Ørsted is a leading clean energy developer, constructing and operating projects that span renewable energy technologies, including offshore and land-based wind farms, solar farms, energy storage facilities, and e-fuels. Ørsted is the only energy company worldwide with a target for net-zero emissions using a science-based approach validated by the Science-Based Targets Initiative. Ørsted is steadily growing its portfolio of clean energy assets and partnerships with a nature-conscious mindset. Ørsted has recently partnered with Playa Lakes Joint Venture (PLJV), a regional partnership of federal and state wildlife agencies, conservation groups, and private industry to conserve bird habitat throughout the western Great Plains.

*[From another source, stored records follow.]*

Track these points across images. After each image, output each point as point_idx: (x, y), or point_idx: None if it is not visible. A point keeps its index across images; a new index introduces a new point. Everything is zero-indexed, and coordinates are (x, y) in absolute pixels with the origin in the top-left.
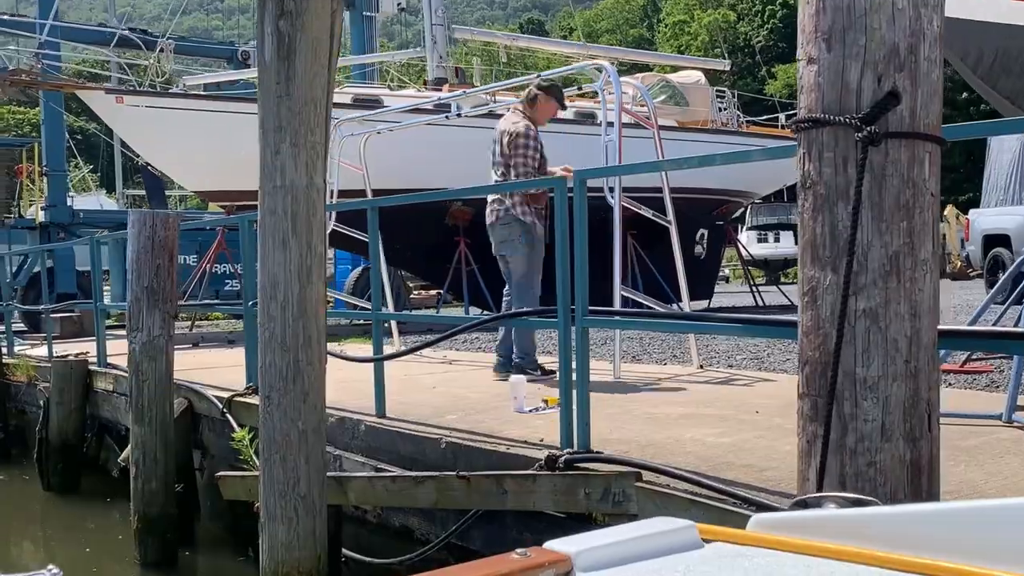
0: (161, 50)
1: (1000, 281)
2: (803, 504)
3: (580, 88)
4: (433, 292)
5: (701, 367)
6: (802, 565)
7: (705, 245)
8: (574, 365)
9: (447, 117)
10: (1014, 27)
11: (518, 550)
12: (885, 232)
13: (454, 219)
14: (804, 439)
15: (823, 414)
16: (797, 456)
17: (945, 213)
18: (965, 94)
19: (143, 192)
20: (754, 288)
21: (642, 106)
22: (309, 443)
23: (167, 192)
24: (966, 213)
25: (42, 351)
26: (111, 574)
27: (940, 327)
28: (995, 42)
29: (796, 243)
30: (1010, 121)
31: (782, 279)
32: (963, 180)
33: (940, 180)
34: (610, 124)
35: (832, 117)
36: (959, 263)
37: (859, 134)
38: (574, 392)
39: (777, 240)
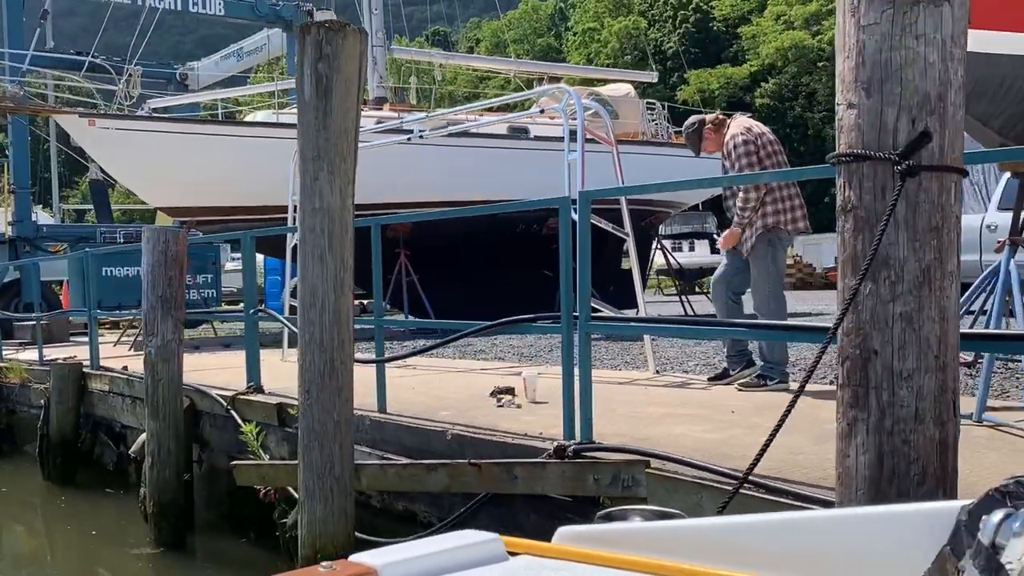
0: (129, 75)
1: (968, 291)
2: (609, 517)
3: (543, 111)
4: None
5: (657, 372)
6: None
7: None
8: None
9: (409, 139)
10: (992, 56)
11: (323, 563)
12: (919, 249)
13: (394, 231)
14: (844, 422)
15: (863, 401)
16: (837, 437)
17: None
18: None
19: (80, 207)
20: (684, 298)
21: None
22: (342, 432)
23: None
24: None
25: (30, 355)
26: (104, 557)
27: (961, 330)
28: (972, 70)
29: (711, 252)
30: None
31: (696, 288)
32: None
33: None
34: (571, 139)
35: (873, 152)
36: None
37: (898, 167)
38: (576, 388)
39: (692, 249)
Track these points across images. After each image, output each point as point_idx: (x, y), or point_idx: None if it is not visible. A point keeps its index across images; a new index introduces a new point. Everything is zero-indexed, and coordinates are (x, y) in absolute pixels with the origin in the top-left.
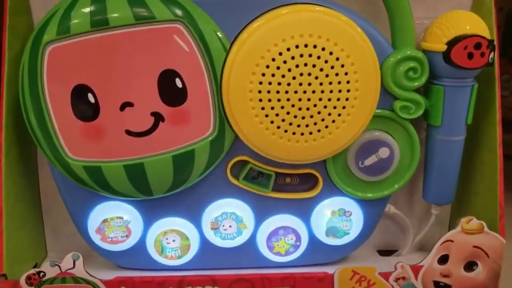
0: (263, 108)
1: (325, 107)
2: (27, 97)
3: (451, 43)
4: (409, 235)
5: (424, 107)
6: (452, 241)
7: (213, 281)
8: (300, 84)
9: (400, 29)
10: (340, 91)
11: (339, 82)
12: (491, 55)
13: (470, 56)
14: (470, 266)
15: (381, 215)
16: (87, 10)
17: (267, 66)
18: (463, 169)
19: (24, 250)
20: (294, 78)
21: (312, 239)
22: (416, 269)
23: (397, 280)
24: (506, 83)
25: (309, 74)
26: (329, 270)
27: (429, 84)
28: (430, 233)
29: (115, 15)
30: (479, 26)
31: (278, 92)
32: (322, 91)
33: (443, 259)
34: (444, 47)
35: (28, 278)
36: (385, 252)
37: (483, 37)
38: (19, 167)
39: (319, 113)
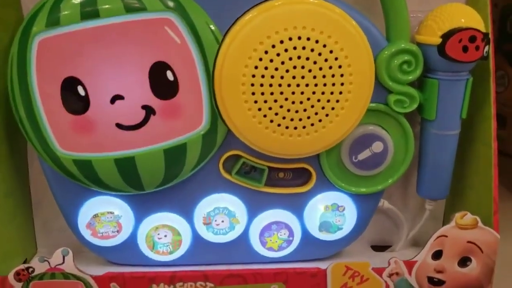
0: (256, 102)
1: (318, 100)
2: (16, 90)
3: (446, 36)
4: (403, 230)
5: (419, 101)
6: (446, 236)
7: (205, 277)
8: (294, 77)
9: (394, 22)
10: (333, 84)
11: (333, 75)
12: (486, 48)
13: (465, 49)
14: (464, 261)
15: (374, 210)
16: (77, 1)
17: (260, 59)
18: (457, 163)
19: (13, 245)
20: (287, 71)
21: (305, 234)
22: (409, 264)
23: (390, 275)
24: (500, 79)
25: (303, 67)
26: (322, 265)
27: (423, 77)
28: (424, 228)
29: (106, 6)
30: (474, 19)
31: (271, 85)
32: (316, 85)
33: (437, 255)
34: (438, 40)
35: (17, 273)
36: (379, 248)
37: (478, 30)
38: (8, 162)
39: (312, 106)
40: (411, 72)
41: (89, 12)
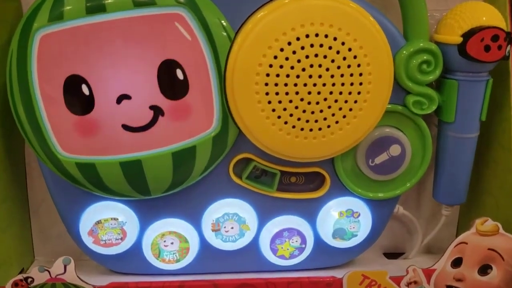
0: (270, 102)
1: (336, 101)
2: (15, 88)
3: (467, 35)
4: (418, 237)
5: (438, 102)
6: (466, 243)
7: (214, 286)
8: (310, 76)
9: (413, 20)
10: (352, 84)
11: (351, 75)
12: (508, 48)
13: (487, 48)
14: (484, 269)
15: (390, 216)
16: None
17: (275, 57)
18: (474, 167)
19: (9, 253)
20: (303, 69)
21: (318, 241)
22: (428, 272)
23: (408, 284)
24: None
25: (320, 66)
26: (336, 274)
27: (442, 78)
28: (437, 234)
29: (113, 0)
30: (496, 18)
31: (286, 84)
32: (333, 84)
33: (457, 262)
34: (459, 39)
35: (15, 284)
36: (391, 255)
37: (501, 29)
38: (5, 164)
39: (329, 107)
40: (431, 72)
41: (95, 6)
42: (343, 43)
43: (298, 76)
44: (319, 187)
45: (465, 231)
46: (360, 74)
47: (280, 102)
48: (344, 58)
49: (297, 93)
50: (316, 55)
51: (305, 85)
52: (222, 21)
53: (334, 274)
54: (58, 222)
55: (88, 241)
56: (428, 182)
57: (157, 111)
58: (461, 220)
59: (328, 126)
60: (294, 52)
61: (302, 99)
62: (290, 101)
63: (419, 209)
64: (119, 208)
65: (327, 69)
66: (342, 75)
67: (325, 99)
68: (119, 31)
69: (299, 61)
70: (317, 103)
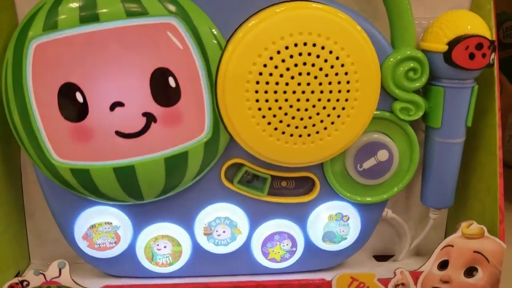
0: (260, 109)
1: (324, 108)
2: (10, 96)
3: (452, 43)
4: (406, 240)
5: (424, 108)
6: (452, 246)
7: None
8: (299, 84)
9: (400, 28)
10: (339, 91)
11: (339, 82)
12: (492, 55)
13: (472, 56)
14: (470, 271)
15: (378, 220)
16: (76, 4)
17: (265, 65)
18: (460, 171)
19: (5, 257)
20: (292, 77)
21: (309, 244)
22: (415, 275)
23: (396, 286)
24: None
25: (308, 74)
26: (326, 276)
27: (428, 85)
28: (426, 237)
29: (106, 10)
30: (481, 26)
31: (275, 92)
32: (321, 92)
33: (443, 265)
34: (445, 47)
35: (11, 287)
36: (381, 257)
37: (485, 37)
38: (1, 169)
39: (317, 114)
40: (417, 80)
41: (88, 16)
42: (330, 52)
43: (287, 84)
44: (309, 191)
45: (453, 233)
46: (348, 82)
47: (270, 108)
48: (332, 66)
49: (286, 100)
50: (304, 64)
51: (294, 92)
52: (213, 30)
53: (324, 276)
54: (53, 226)
55: (82, 245)
56: (416, 186)
57: (150, 118)
58: (449, 223)
59: (317, 132)
60: (283, 61)
61: (291, 106)
62: (280, 108)
63: (407, 212)
64: (113, 212)
65: (315, 77)
66: (330, 83)
67: (314, 106)
68: (112, 40)
69: (288, 69)
70: (306, 109)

Project Description & History
As part of the Texas Playa Conservation Initiative (TxPCI),Ørsted has contributed $100,000 to Playa Lakes Joint Venture (PLJV) to restore and conserve 500 acres of playas near Ørsted’s operating wind farms in West Texas, a historically high-density area of playas. Ørsted and PLJV will be working alongside Texas Parks and Wildlife and Ducks Unlimited in the TxPCI partnership, which has been successful in restoring nearly 3,000 acres of playas since 2017.
The Texas High Plains have the highest density of playas in North America. Playas are round, shallow wetlands with clay basins that collect and hold water from rainfall and runoff, creating temporary lakes. Playas are essential to ecosystem function in the High Plains of Texas, providing services such as groundwater recharge, clean water, recreation, and even flood control. However, in the past several decades, over 80% of playas have been modified. These alterations to healthy playas can reduce available surface water, limiting wildlife habitat and disrupting local aquifer recharge.
Playas are also a much-needed resource for 30+ species of birds and other wildlife in the arid landscape of West Texas. Playa lakes create biodiversity hotspots in the High Plains as many waterfowl species overwinter, breed, or stop there during migrations, relying on playas for food. Key bird species that rely on playas include the Long-billed curlew, Stilt sandpiper, Northern pintail, Green heron, and Snowy egret.
Playas are vital to the people of West Texas because they play an important role in recharging the Ogallala Aquifer. The Ogallala Aquifer provides drinking water to nearly 2 million people residing in the High Plains area and serves as the primary water source for the area’s industries and agricultural producers. Playas can filter and recharge up to 95% of water collected in the southern portion of the aquifer. The 500 acres of playas to be conserved by Ørsted and PLJV will help keep the Ogallala Aquifer recharged and full during times of drought.